Anyway, as we sat talking, I asked her what she had in her Walkman and instead of telling me, she handed me her headphones and told me to listen to it. I vividly remember her playing, “A Roller Skating Jam Named Saturdays,” and me being like, “Yo, this is amazing! What is it?” She told me it was De La Soul, who I remembered from their “Me, Myself and I” video on one of the tapes my mom sent me. That song didn’t make me a fan the way their remix for “Buddy” with Native Tongues (featuring verses from the Jungle Brothers, A Tribe Called Quest, Monie Love and Queen Latifah) did. Either way, I couldn’t call myself a fan at that point, but everything changed when she handed me the headphones. Normally on those bus rides we’d all yell and throw things and break all of the bus rules. Not this time.
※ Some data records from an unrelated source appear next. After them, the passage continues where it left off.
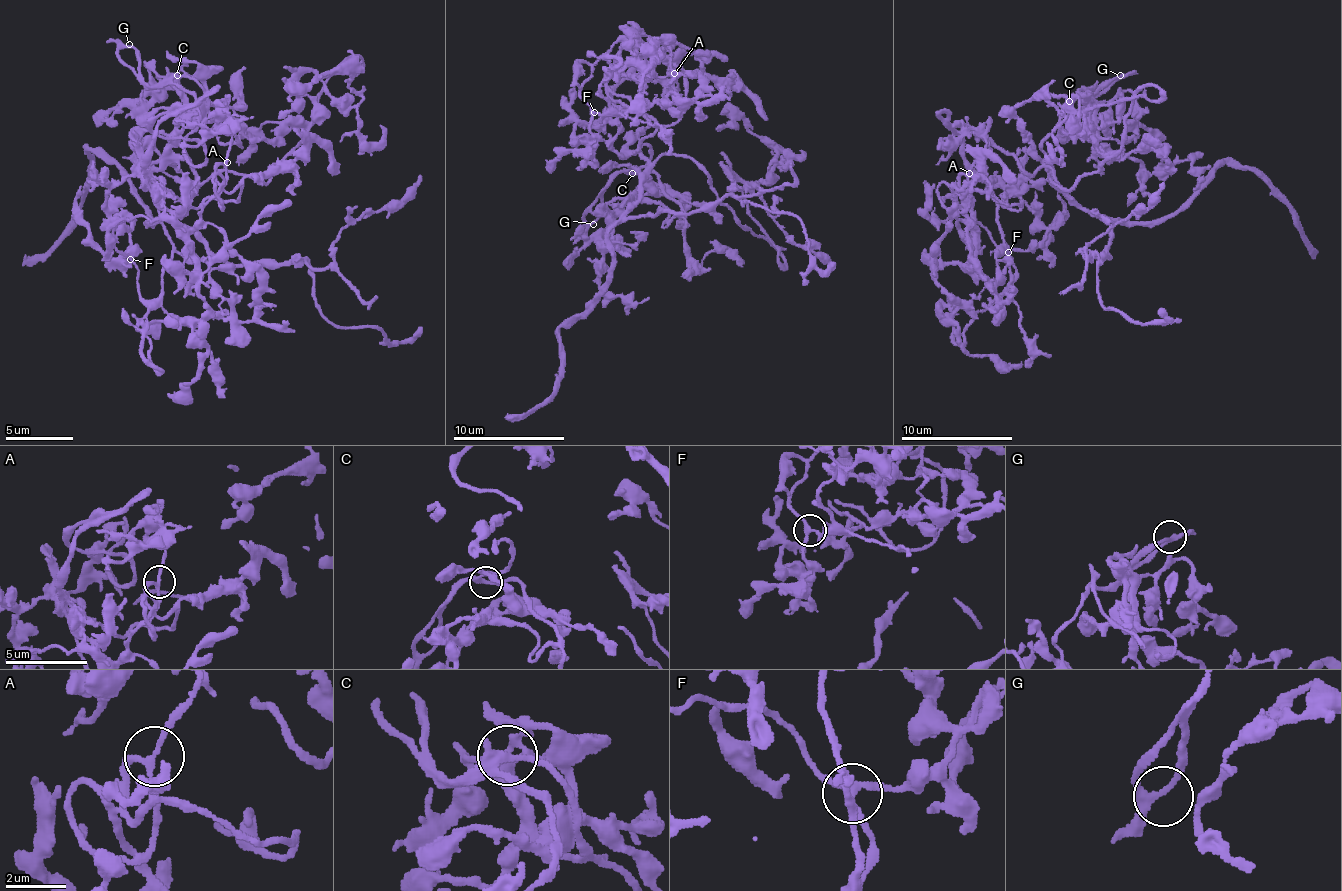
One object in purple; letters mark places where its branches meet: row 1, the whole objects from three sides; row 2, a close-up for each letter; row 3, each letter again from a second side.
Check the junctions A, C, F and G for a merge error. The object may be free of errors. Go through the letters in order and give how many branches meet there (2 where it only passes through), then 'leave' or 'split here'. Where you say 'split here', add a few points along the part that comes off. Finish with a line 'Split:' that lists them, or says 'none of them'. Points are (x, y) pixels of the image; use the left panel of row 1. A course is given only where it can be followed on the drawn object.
A: branches 3; leave
C: branches 3; leave
F: branches 3; leave
G: branches 3; leave
Split: none of them

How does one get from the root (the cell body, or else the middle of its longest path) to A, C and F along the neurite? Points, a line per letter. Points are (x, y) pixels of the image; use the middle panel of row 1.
A: (632, 154), (658, 126), (624, 112), (613, 87), (649, 45), (674, 64), (677, 89), (674, 73)
C: (632, 154), (641, 145), (649, 148), (649, 159), (644, 165), (632, 168), (632, 173)
F: (632, 154), (618, 154), (599, 128), (579, 123), (574, 128), (574, 134), (593, 148), (590, 131), (593, 112)

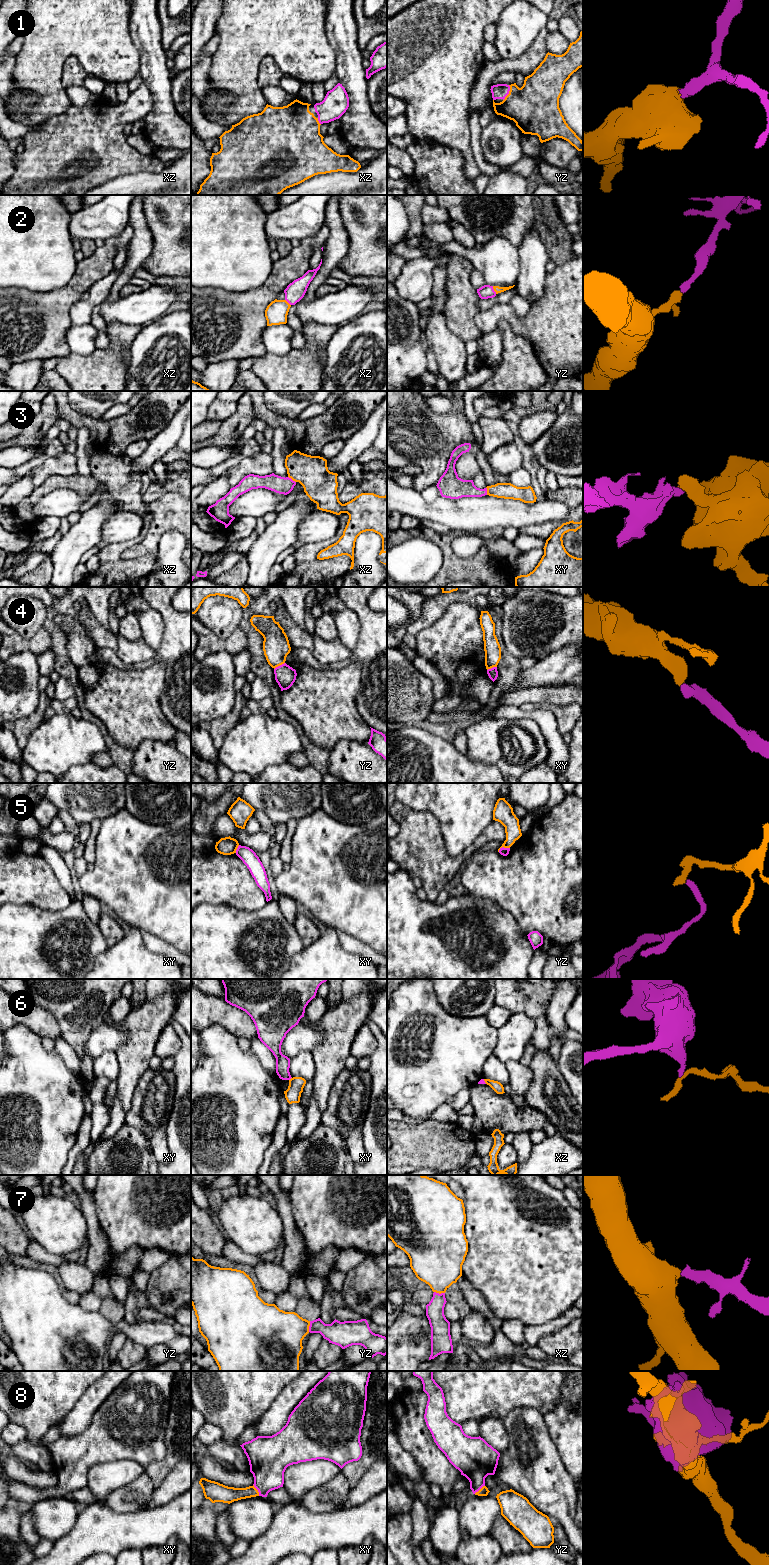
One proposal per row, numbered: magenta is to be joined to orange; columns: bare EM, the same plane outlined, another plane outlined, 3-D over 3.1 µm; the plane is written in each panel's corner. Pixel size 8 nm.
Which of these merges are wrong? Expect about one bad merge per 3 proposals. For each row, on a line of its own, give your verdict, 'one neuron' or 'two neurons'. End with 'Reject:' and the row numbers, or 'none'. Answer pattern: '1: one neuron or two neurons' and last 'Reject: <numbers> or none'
1: one neuron
2: one neuron
3: two neurons
4: two neurons
5: two neurons
6: two neurons
7: one neuron
8: one neuron
Reject: 3, 4, 5, 6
I asked if I could listen to the tape the whole way there and back. From the skits to the samples (I don’t think I realized they were samples at the time) to the lyricism to the album art work I literally could not get enough of the album. It was the first time I truly paid attention to producers. Before this album I don’t think I had any real concept of how to put together a song or what a producer was, etc. But because of this, I started asking questions of all my music friends. I found me a squad of friends who loved hip hop like I did and we’d listen to and discuss everything, which included an actual fight—on our version of the subway—over Geto Boys “Minds Playing Tricks on Me” (also released during the same period) about who had the best verse.
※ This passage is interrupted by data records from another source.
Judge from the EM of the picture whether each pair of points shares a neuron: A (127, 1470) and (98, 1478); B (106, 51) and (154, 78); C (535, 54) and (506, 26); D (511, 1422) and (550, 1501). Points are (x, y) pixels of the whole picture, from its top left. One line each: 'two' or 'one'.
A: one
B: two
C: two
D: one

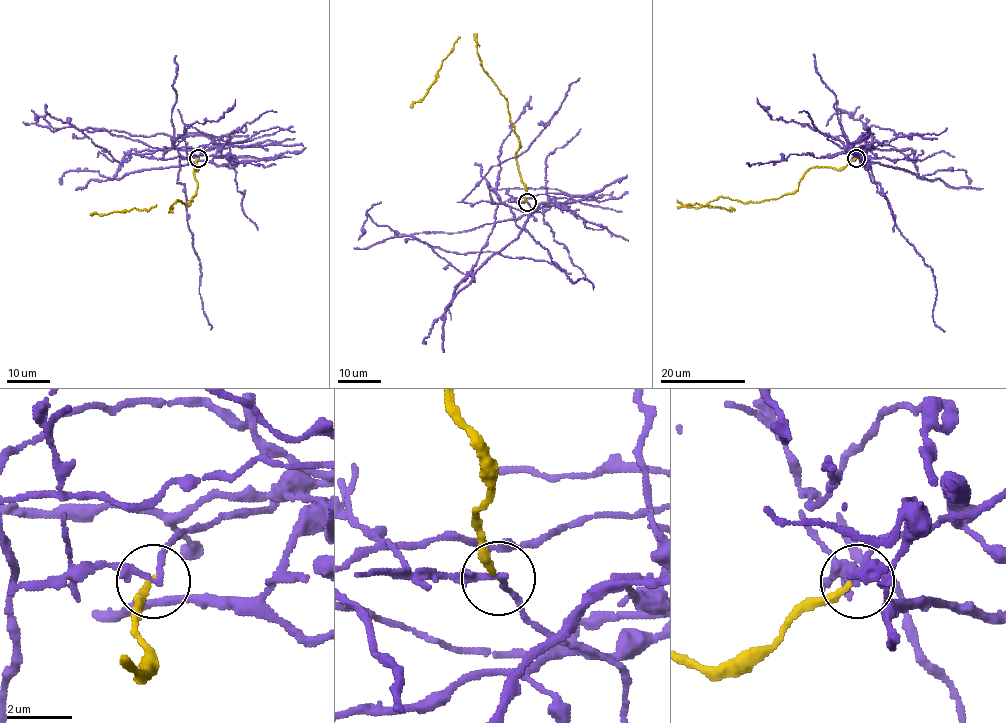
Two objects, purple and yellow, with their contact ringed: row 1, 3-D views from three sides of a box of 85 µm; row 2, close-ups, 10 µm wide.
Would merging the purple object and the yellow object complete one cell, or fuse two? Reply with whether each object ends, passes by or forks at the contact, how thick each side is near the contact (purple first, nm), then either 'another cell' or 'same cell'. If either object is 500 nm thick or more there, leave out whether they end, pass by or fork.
purple passes by; yellow ends; calibres 180 and 170 nm; another cell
When we got back from the field trip, I remember taking a trip to our PX to get the tape and listening to it incessantly, almost exclusively for months on end. I knew all the words to the songs and skits. It’s like De La Soul Is Dead opened me up to hip hop in a way I didn’t get before. I cared to dissect the songs and really understand what they were talking about. This was in 1991. I was in total love, as a 12-year-old, with this album and that never really changed. The only thing that changed was how I learned to appreciate. As I got older and really got into sampling and producers and song construction and lyricism and understood just how much went into it, I determined that De La Soul Is Dead was my favorite album ever, a thought I held onto until some years ago, when because of De La Soul’s issues with Tommy Boy, I could never listen to their early albums on streaming so I always listened to A Tribe Called Quest’s Midnight Marauders. I did eventually re-buy the De La CD—all of my CD’s are in boxes in the back of a storage space; I haven’t opened those boxes of CDs in over 10 years.
But you never forget your first love. You remember where you were and how it made you feel seen, like you’d finally found something that spoke directly to you and your sensibilities. The fact that an album I heard at 12 is as resonant to me now in 2021, as it was in 1991, speaks volumes about how good of an album it is. How in the pocket Prince Paul was on production and how amazing Pos and Dave were lyrically and how Maseo blended it all together.
I had plenty of CDs and tapes before De La Soul Is Dead, and have had plenty since. But that feeling that I had never left and it has kept this album in my atmosphere for 30 years and at this point, I imagine it will be here forever. De La Soul Is Dead, to me, is a perfect album that changed the way I interacted with music and hip hop and has influenced my life since that day way back in 1991. And you never forget your first love.